Fife Council has decided to soften its policy on double-axle trailers after receiving a small number of complaints in relation to a ban introduced last year.
The authority’s access policy for household recycling sites was discussed by councillors.
They decided people should be allowed into recycling sites with double-axle trailers provided they fill out a declaration form assuring the council they are disposing of household waste.
It brings the rules for householders with double-axle trailers in line with those for single-axle trailers.
Ross Vettraino, convener of Fife Council’s environment and protective services committee, said the small numbers involved were taken into account.
And he said access at the sites would be monitored, with number plate recognition technology allowing the council to identify commercial users abusing the sites and disposing of waste without paying.
“That situation could be managed given the small numbers provided.
“What we’re seeking to do is to regularise the position at the household recycling centres in the best interests of the council and the community that it serves.
“We agreed to allow access by double-axle trailers in the absence of payment subject to a written declaration that the waste is not for commercial use.
“It’s under review. If we catch people deliberately trying to get round this, the committee will review its position.”
He added: “Monitoring of situations such as this will become easier as we get used to employing the automatic number plate recognition system that we’re putting in place.
“Exceptions, and I class an exception as somebody coming in with domestic waste half a dozen times a week, will be thrown up and we can start asking the right questions of the right people.”
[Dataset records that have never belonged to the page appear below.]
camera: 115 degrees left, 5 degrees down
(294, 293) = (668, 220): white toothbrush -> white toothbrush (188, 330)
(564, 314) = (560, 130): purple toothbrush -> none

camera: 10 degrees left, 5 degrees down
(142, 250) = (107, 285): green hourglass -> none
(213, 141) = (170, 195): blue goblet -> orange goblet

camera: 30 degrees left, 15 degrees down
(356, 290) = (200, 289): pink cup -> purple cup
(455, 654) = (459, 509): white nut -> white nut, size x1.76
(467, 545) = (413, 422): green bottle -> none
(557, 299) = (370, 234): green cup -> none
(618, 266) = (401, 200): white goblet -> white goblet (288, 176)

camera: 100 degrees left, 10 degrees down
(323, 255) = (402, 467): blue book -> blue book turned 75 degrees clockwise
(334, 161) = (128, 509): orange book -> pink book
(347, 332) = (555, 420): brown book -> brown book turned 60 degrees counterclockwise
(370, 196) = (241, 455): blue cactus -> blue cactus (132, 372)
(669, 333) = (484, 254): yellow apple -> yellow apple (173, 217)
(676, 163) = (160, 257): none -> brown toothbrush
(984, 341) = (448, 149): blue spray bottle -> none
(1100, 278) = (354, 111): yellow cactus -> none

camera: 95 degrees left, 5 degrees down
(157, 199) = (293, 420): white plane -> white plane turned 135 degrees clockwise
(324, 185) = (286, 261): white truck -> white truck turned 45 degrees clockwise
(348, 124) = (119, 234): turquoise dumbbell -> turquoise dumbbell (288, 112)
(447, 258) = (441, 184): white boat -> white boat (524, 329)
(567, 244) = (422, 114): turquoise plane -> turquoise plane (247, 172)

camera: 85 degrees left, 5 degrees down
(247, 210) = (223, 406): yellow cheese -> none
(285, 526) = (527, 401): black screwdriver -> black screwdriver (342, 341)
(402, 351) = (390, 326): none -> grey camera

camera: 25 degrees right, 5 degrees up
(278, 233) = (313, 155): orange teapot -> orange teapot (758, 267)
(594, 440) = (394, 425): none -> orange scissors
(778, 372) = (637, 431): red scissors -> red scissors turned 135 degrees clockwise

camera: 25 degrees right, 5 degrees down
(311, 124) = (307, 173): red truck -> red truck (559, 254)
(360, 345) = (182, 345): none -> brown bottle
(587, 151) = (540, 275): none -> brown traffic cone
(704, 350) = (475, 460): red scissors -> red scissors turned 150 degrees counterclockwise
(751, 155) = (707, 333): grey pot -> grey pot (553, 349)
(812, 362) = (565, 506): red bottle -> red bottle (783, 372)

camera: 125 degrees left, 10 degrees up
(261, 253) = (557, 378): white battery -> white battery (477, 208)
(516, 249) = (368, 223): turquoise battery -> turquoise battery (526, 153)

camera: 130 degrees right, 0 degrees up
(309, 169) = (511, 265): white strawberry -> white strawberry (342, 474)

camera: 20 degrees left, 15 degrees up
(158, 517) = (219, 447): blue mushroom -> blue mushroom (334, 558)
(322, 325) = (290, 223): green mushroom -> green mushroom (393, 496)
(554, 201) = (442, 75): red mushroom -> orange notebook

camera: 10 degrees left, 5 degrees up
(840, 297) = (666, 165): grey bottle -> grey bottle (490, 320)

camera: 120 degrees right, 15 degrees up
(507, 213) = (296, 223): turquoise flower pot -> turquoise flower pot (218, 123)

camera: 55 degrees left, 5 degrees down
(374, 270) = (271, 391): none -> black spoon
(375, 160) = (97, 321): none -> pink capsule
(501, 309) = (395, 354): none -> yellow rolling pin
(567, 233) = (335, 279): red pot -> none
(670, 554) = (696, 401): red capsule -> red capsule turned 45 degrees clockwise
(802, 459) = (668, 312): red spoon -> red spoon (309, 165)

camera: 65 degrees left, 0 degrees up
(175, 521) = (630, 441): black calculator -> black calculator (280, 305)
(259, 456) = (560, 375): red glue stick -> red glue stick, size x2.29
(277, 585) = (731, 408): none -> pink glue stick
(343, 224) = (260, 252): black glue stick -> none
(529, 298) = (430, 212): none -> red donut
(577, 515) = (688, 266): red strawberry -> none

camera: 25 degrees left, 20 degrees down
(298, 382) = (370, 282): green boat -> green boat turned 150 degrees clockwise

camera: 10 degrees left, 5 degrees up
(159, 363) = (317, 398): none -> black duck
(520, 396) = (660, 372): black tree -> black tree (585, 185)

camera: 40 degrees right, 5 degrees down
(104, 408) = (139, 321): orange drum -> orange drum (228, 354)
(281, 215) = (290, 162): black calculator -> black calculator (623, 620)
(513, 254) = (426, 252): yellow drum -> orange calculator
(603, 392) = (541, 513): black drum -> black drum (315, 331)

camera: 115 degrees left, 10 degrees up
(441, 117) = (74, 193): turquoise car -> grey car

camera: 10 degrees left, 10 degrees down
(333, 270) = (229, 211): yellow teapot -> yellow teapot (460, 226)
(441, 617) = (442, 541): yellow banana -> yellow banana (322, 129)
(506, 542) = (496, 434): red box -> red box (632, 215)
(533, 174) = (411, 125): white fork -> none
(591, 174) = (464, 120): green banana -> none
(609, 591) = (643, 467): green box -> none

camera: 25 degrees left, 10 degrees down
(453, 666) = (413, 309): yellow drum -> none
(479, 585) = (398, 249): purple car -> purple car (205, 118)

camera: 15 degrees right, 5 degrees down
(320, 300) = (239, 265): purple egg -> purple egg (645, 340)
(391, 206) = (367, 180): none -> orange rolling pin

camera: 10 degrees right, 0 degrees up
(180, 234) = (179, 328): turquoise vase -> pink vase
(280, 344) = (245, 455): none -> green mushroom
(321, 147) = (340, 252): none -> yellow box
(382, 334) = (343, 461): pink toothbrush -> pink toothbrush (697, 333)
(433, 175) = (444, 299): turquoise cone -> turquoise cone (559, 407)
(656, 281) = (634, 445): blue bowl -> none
For every tonne of commercial waste deposited at recycling sites without a payment to the council, the authority is left £120 out of pocket, taking into account haulage costs, disposal costs and landfill tax.
Mr Vettraino said the council also had a duty of care to ensure it was handling waste within the requirements of the law.
In October 2017, disposal of commercial waste at Fife recycling sites was said to be costing the council nearly £2 million.
A double-axle trailer ban was among a raft of measures approved by the council last year aimed at targeting traders who were using the sites to get rid of commercial waste without paying.
Meanwhile, the tonnage of material brought to the sites fell by 24.5% between 2017 and 2018.
Robin Baird, chief operating officer of Resource Efficient Solutions, which operates recycling centres on behalf of the council, said: “The volume of waste we are handling has decreased with the new measures.”
“In addition to that, a lot of the private sector waste management companies in Fife are noting an increase in the waste coming to them from genuine commercial usage.”
The committee heard that seven complaints had been received by the council in relation to the double-axle trailer ban between January and June this year, which was described as low in relation to the 500,000 visits to the sites.